ESPE Abstracts

Introduction: Characteristic features in patients with a duplication at 5q35.2q35.3 encompassing NSD1 are short stature, microcephaly, mild developmental delay, behavioural problems, digital anomalies and defects of internal organs. The above-mentioned features are reversed to Sotos syndrome phenotype, which is associated with a microdeletion in the same chromosomal region. In the literature, 41 patients were reported so far.

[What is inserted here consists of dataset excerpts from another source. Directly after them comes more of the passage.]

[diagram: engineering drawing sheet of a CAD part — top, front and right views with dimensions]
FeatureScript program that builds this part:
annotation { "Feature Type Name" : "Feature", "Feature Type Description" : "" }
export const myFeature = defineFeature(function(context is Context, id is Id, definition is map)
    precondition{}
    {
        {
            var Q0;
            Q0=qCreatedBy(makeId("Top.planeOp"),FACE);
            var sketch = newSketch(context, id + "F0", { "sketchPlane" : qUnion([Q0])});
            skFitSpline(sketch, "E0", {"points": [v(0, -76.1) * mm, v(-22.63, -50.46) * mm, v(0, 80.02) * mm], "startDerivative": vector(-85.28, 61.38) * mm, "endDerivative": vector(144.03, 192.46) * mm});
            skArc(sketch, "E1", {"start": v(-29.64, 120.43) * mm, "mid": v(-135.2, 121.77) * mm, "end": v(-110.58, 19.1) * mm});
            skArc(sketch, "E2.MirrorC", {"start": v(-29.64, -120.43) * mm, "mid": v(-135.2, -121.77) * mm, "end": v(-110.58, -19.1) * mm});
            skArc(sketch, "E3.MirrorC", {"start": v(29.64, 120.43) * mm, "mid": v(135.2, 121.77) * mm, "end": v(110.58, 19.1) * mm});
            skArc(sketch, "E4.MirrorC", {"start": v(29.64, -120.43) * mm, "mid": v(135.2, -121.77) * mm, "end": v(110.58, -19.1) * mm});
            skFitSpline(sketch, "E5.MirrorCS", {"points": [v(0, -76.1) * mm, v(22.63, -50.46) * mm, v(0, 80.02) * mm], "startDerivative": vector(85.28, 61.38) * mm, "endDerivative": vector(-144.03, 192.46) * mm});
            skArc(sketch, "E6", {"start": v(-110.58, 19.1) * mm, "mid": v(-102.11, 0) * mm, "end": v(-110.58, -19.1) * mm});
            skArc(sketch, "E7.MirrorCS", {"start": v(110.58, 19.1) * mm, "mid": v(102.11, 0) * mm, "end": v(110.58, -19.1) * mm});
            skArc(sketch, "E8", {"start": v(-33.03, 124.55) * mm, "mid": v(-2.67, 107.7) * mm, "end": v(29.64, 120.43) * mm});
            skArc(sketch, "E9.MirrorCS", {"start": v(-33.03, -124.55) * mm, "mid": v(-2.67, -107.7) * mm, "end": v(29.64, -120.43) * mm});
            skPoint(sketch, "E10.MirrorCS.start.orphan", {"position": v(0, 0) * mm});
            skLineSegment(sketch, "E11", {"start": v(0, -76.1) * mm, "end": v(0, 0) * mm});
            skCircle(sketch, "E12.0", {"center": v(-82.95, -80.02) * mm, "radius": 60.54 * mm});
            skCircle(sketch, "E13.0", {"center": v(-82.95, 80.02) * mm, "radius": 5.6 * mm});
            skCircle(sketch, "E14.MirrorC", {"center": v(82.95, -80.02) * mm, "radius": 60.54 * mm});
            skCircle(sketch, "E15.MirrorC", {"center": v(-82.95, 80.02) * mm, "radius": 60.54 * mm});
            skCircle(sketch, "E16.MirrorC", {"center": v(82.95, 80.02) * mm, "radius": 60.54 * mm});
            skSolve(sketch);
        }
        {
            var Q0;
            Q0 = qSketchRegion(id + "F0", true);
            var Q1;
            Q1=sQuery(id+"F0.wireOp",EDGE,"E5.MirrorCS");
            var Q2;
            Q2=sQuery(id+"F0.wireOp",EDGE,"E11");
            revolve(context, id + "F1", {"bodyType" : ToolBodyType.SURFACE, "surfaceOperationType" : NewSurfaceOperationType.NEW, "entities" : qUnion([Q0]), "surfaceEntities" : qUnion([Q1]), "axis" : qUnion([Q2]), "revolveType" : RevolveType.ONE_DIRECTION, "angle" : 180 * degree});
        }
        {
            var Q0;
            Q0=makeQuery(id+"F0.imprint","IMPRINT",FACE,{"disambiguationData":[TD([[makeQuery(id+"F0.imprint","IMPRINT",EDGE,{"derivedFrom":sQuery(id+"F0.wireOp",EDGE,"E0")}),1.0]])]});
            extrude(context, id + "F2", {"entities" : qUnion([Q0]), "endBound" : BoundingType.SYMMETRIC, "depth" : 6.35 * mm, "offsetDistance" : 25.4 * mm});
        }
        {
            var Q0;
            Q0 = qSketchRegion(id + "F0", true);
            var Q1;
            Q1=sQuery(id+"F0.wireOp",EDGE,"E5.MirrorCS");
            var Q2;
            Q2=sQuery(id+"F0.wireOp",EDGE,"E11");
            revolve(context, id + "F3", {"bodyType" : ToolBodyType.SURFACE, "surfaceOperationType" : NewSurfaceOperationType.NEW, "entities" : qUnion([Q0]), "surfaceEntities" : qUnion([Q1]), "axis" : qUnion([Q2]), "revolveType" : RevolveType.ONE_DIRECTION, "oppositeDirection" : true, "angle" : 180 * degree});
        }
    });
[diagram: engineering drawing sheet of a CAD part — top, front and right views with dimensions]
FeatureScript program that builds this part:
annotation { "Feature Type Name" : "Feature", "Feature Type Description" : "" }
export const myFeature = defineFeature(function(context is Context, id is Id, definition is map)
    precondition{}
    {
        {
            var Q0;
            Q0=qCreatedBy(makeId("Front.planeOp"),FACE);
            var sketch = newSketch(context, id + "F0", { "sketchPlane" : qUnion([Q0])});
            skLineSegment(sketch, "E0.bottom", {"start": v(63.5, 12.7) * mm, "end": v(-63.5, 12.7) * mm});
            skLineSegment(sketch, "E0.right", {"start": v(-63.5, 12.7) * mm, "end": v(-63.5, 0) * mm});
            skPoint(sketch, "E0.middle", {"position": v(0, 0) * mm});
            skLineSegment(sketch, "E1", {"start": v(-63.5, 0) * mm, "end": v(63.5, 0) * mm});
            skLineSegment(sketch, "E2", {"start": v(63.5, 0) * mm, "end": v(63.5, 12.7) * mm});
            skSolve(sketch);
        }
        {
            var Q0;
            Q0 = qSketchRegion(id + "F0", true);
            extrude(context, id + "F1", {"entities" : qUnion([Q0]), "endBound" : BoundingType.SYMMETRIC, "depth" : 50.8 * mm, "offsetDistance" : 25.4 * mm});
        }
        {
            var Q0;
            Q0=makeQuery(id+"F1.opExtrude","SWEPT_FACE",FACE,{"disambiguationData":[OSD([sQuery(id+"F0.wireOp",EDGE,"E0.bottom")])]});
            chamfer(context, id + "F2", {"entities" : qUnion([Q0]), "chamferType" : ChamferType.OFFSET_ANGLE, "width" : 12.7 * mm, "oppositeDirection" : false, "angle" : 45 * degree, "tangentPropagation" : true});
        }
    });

Case report: Our patient was born at a gestation age of 39 weeks. Her birth weight was 2650g (-1,95 SDS), and her length was 49 cm (-0,85 SDS). At the age of 12 years and 2/12, the girl was admitted to the Department of Pediatric Endocrinology and Rheumatology at Poznan University of Medical Sciences for the diagnosis of short stature. She does not have any chronic illnesses and does not take any medication regularly. Bone age was delayed by half a year. Genetic testing showed a normal karyotype of 46, XX. The patient suffered from school problems and mild psychomotor developmental delay. The physical examination showed a normal and proportional body structure, with noticeable dysmorphic features such as hypertelorism, low-set hairline, bilateral clinodactyly of the fifth finger of the hand, narrow upper lip, and wide nasal base. The thyroid gland was palpable. Pubertal development was: Th2, P1, Ax1. Her height was 131,9 cm (-3,4 HSDS) and her weight was 26 kg (-2,8 SDS). Diagnostic tests showed normal thyroid function, with IGF-1 and IGFBP-3 levels within the normal range. Growth hormone deficiency and celiac disease were ruled out (max. growth hormone after glucagon 14,4 ng/ml). Thyroid ultrasound was normal. The patient's pubertal development proceeded normally, with the menarche occurring at the age of 15 years, and subsequent menstrual cycles were regular. According to auxological data at ages 5 years and 7 months calculated predicted adult height based on bone age was 151,5 cm. Despite significant short stature observed during developmental period, she reached the final height 152 cm (-2,3 HSDS) which is close to the predicted adult height calculated at the age of almost 6 years. The patient improved growth velocity during the pubertal spurt. The corrected final height was -1,61 SDS.

Conclusion: The reported patient in paediatric care demonstrated significant short stature, with the lowest HSDS -3,4. She improved growth velocity during the pubertal spurt and her final height was -2,3 HSDS. This is the first report showing a detailed pattern of growth in patient with confirmed duplication at 5q35.2q35.3 encompassing NSD1.